Successful leaders will find a way to transition to the “new” normal in employee engagement, but it may not be an easy transition. As I work with companies in this transition, I suggest falling back to the core foundation of human resource development to help guide the future. HRD is defined as “the process of developing and unleashing human expertise through organizational development and training and development for the purpose of improving performance” (Swanson and Holton III, 2009, p. 4). The core beliefs of HRD are (Swanson and Holton III, 2009, p. 10-11):
- Organizations are human-made entities that rely on human expertise in order to establish and achieve their goals.
- Human expertise developed and maximized through HRD processes and should be done for the mutual long-term and/or short-term benefits of the sponsoring organization and the individuals involved
- HRD professionals are advocates of individual/group, work processes, and organizational integrity.
Understanding the importance of how human expertise can help you meet your goals is the easy part of the transformational process, but developing a new culture and operational standards will be much more difficult.
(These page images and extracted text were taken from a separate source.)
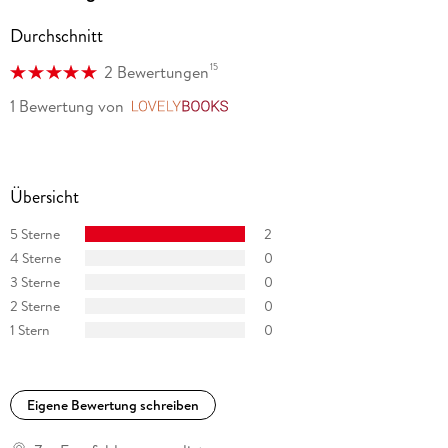
Durchschnitt
15
2 Bewertungen
1 Bewertung
von
LovelyBooks
Übersicht
5 Sterne
2
4 Sterne
0
3 Sterne
0
2 Sterne
0
1 Stern
0
Eigene Bewertung schreiben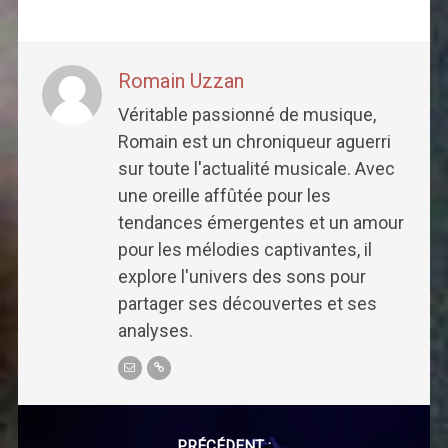
Romain Uzzan
Véritable passionné de musique,
Romain est un chroniqueur aguerri
sur toute l'actualité musicale. Avec
une oreille affûtée pour les
tendances émergentes et un amour
pour les mélodies captivantes, il
explore l'univers des sons pour
partager ses découvertes et ses
analyses.
Post
PRÉCÉDENT :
Our employees have been through their own transformation over the past year, and all of our ideas regarding how the workplace should look have changed. What has not changed is that employees are a vital resource to our organizations, and that our employees are not replaceable; we need to learn and grow to help our employees transition post-COVID.
In closing, we may not fully know how to position our workforce for the future, but we do have core beliefs to help guide our planning. We know that sustainable innovation will occur when the organizational members are prepared, poised, and focused on a common vision. As employee engagement is addressed, our organizations will see more employees working towards the mission, vision, and KPI’s of the organization, leading to a higher level of our three P’s, in employee engagement: Passion, Productivity, and Performance.